SOURCE INFORMATION -
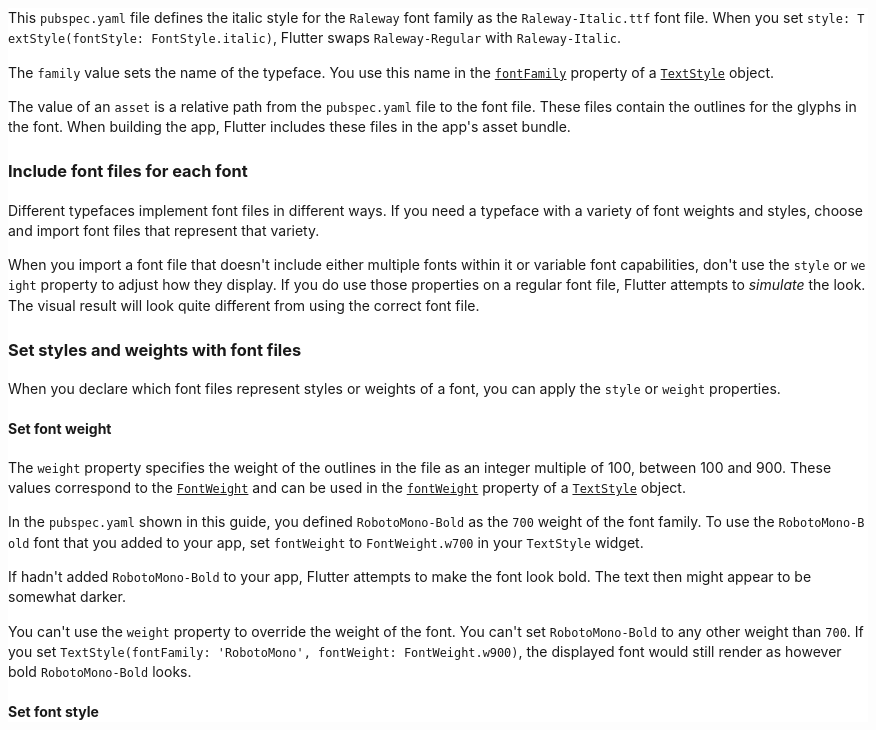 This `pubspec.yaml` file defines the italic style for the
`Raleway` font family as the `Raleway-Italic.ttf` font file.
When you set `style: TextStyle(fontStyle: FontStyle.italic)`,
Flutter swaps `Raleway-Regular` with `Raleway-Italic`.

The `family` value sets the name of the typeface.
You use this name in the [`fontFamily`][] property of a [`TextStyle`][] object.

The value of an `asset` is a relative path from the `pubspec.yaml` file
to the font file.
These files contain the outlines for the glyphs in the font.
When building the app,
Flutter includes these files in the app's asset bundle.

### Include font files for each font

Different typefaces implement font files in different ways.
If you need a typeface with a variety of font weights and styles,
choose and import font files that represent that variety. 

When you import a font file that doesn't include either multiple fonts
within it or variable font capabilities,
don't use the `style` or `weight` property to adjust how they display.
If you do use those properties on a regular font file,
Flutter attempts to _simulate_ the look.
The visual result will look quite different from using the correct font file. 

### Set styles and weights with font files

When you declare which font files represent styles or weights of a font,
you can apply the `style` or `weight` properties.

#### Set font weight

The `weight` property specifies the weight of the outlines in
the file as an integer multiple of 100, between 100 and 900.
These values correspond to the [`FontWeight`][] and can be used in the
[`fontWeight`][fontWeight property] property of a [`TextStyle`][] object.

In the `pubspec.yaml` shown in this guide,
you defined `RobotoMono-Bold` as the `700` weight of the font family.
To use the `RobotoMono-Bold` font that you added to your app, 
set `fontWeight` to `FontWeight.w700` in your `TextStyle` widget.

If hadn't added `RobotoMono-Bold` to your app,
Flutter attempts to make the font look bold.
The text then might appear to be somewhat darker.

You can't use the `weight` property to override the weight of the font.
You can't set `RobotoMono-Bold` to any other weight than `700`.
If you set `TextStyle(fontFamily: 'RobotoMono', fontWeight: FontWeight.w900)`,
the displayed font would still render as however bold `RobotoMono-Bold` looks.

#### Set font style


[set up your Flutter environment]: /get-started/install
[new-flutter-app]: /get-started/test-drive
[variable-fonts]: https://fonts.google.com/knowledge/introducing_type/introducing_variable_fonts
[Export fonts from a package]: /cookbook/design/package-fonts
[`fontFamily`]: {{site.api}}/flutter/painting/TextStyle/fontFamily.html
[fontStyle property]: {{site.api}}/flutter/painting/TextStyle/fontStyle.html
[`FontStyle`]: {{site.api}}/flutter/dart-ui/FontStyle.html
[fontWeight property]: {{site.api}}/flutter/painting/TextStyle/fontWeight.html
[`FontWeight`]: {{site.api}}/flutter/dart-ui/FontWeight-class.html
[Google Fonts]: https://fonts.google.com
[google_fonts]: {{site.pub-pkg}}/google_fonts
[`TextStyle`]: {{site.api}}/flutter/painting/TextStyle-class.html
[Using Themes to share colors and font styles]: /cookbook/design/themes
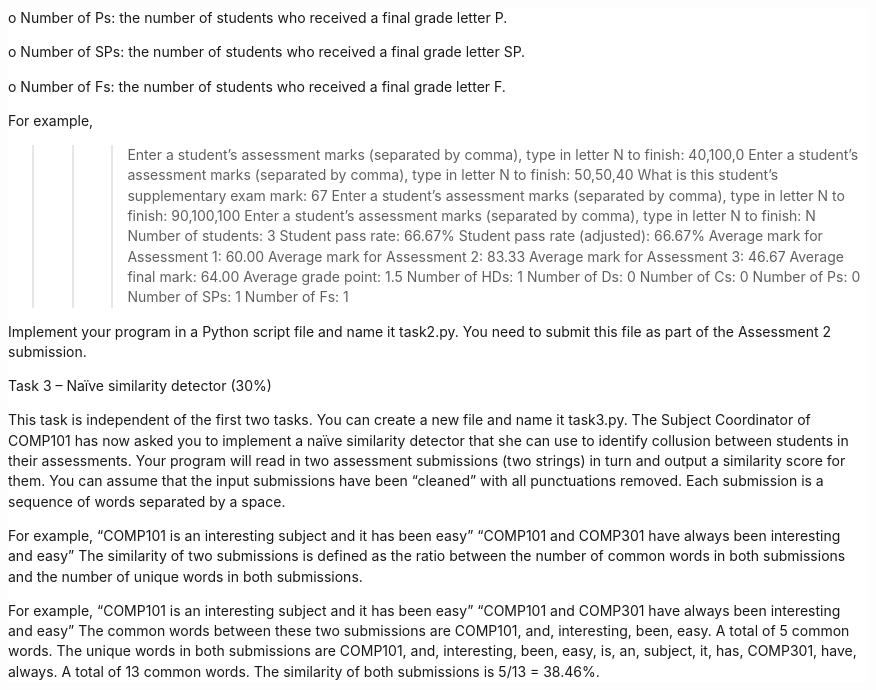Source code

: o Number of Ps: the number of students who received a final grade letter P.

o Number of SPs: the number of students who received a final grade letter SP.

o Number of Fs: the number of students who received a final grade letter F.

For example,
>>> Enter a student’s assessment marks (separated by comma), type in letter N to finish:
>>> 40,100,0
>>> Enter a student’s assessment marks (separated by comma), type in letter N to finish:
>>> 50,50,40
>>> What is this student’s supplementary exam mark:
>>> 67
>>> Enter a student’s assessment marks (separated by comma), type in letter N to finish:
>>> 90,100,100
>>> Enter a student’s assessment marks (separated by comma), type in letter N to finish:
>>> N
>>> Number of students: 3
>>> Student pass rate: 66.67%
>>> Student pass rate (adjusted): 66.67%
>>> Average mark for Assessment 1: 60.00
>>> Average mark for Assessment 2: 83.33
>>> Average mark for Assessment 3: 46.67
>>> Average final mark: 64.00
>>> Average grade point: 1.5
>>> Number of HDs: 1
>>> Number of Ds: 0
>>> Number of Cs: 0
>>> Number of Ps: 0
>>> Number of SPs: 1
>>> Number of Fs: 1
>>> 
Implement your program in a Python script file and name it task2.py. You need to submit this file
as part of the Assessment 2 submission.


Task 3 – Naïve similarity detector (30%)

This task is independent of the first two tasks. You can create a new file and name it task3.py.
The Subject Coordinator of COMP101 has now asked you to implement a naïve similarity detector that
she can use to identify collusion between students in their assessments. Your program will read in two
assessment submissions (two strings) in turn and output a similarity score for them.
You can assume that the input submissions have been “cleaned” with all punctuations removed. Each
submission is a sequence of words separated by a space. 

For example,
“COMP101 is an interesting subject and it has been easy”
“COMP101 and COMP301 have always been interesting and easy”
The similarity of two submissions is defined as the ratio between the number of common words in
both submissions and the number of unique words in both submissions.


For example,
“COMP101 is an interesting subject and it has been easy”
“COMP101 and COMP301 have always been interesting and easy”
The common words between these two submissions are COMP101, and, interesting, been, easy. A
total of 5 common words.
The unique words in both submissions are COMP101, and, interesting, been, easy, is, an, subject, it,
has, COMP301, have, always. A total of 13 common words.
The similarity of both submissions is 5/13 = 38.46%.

TASK REQUIREMENTS - Can you transcribe the whole listing above line for line, without changing a word, and leave the pictures out of your answer?

TASK RESPONSE -
 This `pubspec.yaml` file defines the italic style for the
`Raleway` font family as the `Raleway-Italic.ttf` font file.
When you set `style: TextStyle(fontStyle: FontStyle.italic)`,
Flutter swaps `Raleway-Regular` with `Raleway-Italic`.

The `family` value sets the name of the typeface.
You use this name in the [`fontFamily`][] property of a [`TextStyle`][] object.

The value of an `asset` is a relative path from the `pubspec.yaml` file
to the font file.
These files contain the outlines for the glyphs in the font.
When building the app,
Flutter includes these files in the app's asset bundle.

### Include font files for each font

Different typefaces implement font files in different ways.
If you need a typeface with a variety of font weights and styles,
choose and import font files that represent that variety. 

When you import a font file that doesn't include either multiple fonts
within it or variable font capabilities,
don't use the `style` or `weight` property to adjust how they display.
If you do use those properties on a regular font file,
Flutter attempts to _simulate_ the look.
The visual result will look quite different from using the correct font file. 

### Set styles and weights with font files

When you declare which font files represent styles or weights of a font,
you can apply the `style` or `weight` properties.

#### Set font weight

The `weight` property specifies the weight of the outlines in
the file as an integer multiple of 100, between 100 and 900.
These values correspond to the [`FontWeight`][] and can be used in the
[`fontWeight`][fontWeight property] property of a [`TextStyle`][] object.

In the `pubspec.yaml` shown in this guide,
you defined `RobotoMono-Bold` as the `700` weight of the font family.
To use the `RobotoMono-Bold` font that you added to your app, 
set `fontWeight` to `FontWeight.w700` in your `TextStyle` widget.

If hadn't added `RobotoMono-Bold` to your app,
Flutter attempts to make the font look bold.
The text then might appear to be somewhat darker.

You can't use the `weight` property to override the weight of the font.
You can't set `RobotoMono-Bold` to any other weight than `700`.
If you set `TextStyle(fontFamily: 'RobotoMono', fontWeight: FontWeight.w900)`,
the displayed font would still render as however bold `RobotoMono-Bold` looks.

#### Set font style


[set up your Flutter environment]: /get-started/install
[new-flutter-app]: /get-started/test-drive
[variable-fonts]: https://fonts.google.com/knowledge/introducing_type/introducing_variable_fonts
[Export fonts from a package]: /cookbook/design/package-fonts
[`fontFamily`]: {{site.api}}/flutter/painting/TextStyle/fontFamily.html
[fontStyle property]: {{site.api}}/flutter/painting/TextStyle/fontStyle.html
[`FontStyle`]: {{site.api}}/flutter/dart-ui/FontStyle.html
[fontWeight property]: {{site.api}}/flutter/painting/TextStyle/fontWeight.html
[`FontWeight`]: {{site.api}}/flutter/dart-ui/FontWeight-class.html
[Google Fonts]: https://fonts.google.com
[google_fonts]: {{site.pub-pkg}}/google_fonts
[`TextStyle`]: {{site.api}}/flutter/painting/TextStyle-class.html
[Using Themes to share colors and font styles]: /cookbook/design/themes
Source code

: o Number of Ps: the number of students who received a final grade letter P.

o Number of SPs: the number of students who received a final grade letter SP.

o Number of Fs: the number of students who received a final grade letter F.

For example,
>>> Enter a student’s assessment marks (separated by comma), type in letter N to finish:
>>> 40,100,0
>>> Enter a student’s assessment marks (separated by comma), type in letter N to finish:
>>> 50,50,40
>>> What is this student’s supplementary exam mark:
>>> 67
>>> Enter a student’s assessment marks (separated by comma), type in letter N to finish:
>>> 90,100,100
>>> Enter a student’s assessment marks (separated by comma), type in letter N to finish:
>>> N
>>> Number of students: 3
>>> Student pass rate: 66.67%
>>> Student pass rate (adjusted): 66.67%
>>> Average mark for Assessment 1: 60.00
>>> Average mark for Assessment 2: 83.33
>>> Average mark for Assessment 3: 46.67
>>> Average final mark: 64.00
>>> Average grade point: 1.5
>>> Number of HDs: 1
>>> Number of Ds: 0
>>> Number of Cs: 0
>>> Number of Ps: 0
>>> Number of SPs: 1
>>> Number of Fs: 1
>>> 
Implement your program in a Python script file and name it task2.py. You need to submit this file
as part of the Assessment 2 submission.


Task 3 – Naïve similarity detector (30%)

This task is independent of the first two tasks. You can create a new file and name it task3.py.
The Subject Coordinator of COMP101 has now asked you to implement a naïve similarity detector that
she can use to identify collusion between students in their assessments. Your program will read in two
assessment submissions (two strings) in turn and output a similarity score for them.
You can assume that the input submissions have been “cleaned” with all punctuations removed. Each
submission is a sequence of words separated by a space. 

For example,
“COMP101 is an interesting subject and it has been easy”
“COMP101 and COMP301 have always been interesting and easy”
The similarity of two submissions is defined as the ratio between the number of common words in
both submissions and the number of unique words in both submissions.


For example,
“COMP101 is an interesting subject and it has been easy”
“COMP101 and COMP301 have always been interesting and easy”
The common words between these two submissions are COMP101, and, interesting, been, easy. A
total of 5 common words.
The unique words in both submissions are COMP101, and, interesting, been, easy, is, an, subject, it,
has, COMP301, have, always. A total of 13 common words.
The similarity of both submissions is 5/13 = 38.46%.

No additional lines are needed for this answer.